(RECORDS)

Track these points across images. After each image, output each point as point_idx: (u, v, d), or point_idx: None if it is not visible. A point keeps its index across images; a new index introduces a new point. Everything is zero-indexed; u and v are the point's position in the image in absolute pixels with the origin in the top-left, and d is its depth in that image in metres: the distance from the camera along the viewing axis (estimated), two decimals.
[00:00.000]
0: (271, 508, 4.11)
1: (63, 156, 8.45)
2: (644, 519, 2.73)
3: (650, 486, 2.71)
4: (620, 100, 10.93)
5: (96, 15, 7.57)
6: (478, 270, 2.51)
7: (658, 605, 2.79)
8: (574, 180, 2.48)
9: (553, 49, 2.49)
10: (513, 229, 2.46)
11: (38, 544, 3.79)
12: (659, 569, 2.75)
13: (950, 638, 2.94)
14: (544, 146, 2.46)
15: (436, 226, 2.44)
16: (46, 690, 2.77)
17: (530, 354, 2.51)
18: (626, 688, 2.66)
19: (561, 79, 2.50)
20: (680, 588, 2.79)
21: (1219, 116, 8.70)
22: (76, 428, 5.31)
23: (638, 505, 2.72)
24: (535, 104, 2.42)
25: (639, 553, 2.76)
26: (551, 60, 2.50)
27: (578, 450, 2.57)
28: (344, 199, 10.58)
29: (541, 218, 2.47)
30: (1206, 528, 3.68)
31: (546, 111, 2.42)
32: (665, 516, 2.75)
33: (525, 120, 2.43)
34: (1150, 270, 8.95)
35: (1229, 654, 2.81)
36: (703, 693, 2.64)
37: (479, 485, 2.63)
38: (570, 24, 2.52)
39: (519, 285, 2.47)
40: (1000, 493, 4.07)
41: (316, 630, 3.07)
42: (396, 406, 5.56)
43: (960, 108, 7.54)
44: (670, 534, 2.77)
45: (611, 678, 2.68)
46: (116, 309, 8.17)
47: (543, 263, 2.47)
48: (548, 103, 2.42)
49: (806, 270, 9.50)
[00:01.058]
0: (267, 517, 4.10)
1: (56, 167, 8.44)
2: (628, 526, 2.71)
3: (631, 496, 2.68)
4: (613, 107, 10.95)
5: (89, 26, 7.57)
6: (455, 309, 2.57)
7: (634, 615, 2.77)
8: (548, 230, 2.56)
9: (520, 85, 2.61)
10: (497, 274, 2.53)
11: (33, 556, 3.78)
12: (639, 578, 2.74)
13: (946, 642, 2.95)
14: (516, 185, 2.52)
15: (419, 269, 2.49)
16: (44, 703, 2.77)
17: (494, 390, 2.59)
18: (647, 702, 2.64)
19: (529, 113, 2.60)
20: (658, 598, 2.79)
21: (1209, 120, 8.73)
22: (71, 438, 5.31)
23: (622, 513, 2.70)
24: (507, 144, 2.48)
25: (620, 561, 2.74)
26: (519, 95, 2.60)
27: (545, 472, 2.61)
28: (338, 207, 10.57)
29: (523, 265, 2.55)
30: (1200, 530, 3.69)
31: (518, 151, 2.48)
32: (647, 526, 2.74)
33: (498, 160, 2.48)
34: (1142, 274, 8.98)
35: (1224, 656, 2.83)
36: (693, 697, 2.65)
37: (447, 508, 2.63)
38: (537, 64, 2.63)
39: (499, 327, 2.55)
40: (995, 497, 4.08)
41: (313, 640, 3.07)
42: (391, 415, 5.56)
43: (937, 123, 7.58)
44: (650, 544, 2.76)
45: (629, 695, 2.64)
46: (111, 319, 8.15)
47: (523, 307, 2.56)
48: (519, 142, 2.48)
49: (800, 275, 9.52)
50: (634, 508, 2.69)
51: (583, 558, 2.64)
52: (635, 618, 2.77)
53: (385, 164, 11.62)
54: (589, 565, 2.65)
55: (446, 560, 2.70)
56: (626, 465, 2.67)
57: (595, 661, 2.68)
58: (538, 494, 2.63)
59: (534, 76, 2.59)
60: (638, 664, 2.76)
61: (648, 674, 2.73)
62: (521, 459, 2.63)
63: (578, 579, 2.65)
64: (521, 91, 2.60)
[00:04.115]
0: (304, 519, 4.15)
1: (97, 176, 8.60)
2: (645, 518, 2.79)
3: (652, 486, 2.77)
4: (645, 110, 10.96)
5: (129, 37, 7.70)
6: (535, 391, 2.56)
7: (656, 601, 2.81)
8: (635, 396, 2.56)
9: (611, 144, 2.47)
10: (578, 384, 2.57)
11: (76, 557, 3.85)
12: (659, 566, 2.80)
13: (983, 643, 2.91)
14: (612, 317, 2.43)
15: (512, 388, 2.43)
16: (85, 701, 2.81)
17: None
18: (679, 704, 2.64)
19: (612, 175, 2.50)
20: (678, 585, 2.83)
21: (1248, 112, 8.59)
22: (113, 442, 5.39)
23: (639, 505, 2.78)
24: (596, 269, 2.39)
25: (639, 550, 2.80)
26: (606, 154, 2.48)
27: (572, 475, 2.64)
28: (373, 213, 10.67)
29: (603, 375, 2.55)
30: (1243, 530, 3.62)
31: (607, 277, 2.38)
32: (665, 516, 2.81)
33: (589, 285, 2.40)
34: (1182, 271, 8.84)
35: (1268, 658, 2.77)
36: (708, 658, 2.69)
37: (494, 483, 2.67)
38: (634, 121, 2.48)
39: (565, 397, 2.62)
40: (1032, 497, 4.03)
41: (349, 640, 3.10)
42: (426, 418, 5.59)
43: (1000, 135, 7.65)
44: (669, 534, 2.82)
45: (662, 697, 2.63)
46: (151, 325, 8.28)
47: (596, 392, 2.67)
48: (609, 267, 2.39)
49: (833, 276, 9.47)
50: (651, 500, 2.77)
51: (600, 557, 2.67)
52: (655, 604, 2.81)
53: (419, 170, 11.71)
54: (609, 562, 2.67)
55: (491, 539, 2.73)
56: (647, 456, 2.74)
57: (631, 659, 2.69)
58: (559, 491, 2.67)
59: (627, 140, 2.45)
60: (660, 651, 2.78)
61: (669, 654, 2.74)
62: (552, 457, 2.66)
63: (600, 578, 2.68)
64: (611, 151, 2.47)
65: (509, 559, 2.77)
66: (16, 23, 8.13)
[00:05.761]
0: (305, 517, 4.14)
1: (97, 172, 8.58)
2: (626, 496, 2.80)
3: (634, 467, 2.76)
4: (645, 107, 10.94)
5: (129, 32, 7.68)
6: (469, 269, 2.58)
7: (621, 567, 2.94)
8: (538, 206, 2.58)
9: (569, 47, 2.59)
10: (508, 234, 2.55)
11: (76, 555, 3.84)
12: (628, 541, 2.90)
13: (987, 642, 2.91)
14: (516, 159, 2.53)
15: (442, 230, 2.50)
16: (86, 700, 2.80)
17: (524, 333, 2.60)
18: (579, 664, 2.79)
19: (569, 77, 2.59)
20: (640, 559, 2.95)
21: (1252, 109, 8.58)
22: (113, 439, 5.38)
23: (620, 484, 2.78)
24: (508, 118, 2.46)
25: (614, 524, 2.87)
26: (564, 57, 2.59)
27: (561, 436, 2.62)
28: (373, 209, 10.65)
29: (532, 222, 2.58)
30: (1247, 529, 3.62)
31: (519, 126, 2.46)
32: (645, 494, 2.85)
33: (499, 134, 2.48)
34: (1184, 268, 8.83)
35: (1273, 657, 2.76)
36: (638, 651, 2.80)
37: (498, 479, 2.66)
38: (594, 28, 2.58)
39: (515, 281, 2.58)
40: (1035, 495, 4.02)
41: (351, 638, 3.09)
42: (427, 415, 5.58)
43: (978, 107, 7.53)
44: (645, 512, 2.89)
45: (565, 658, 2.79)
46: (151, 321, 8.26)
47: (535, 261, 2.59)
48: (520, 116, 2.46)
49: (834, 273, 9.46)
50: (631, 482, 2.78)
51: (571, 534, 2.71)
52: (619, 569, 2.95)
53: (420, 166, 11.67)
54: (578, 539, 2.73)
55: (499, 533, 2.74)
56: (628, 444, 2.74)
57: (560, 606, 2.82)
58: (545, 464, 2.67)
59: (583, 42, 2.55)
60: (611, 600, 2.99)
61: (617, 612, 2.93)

(End RECORDS)

PROMPT:
Could you repeat exactly the lines above from the line with "43: (960, 108, 7.54)" up to and including the line with "49: (806, 270, 9.50)", and only those?

TASK RESULT:
43: (960, 108, 7.54)
44: (670, 534, 2.77)
45: (611, 678, 2.68)
46: (116, 309, 8.17)
47: (543, 263, 2.47)
48: (548, 103, 2.42)
49: (806, 270, 9.50)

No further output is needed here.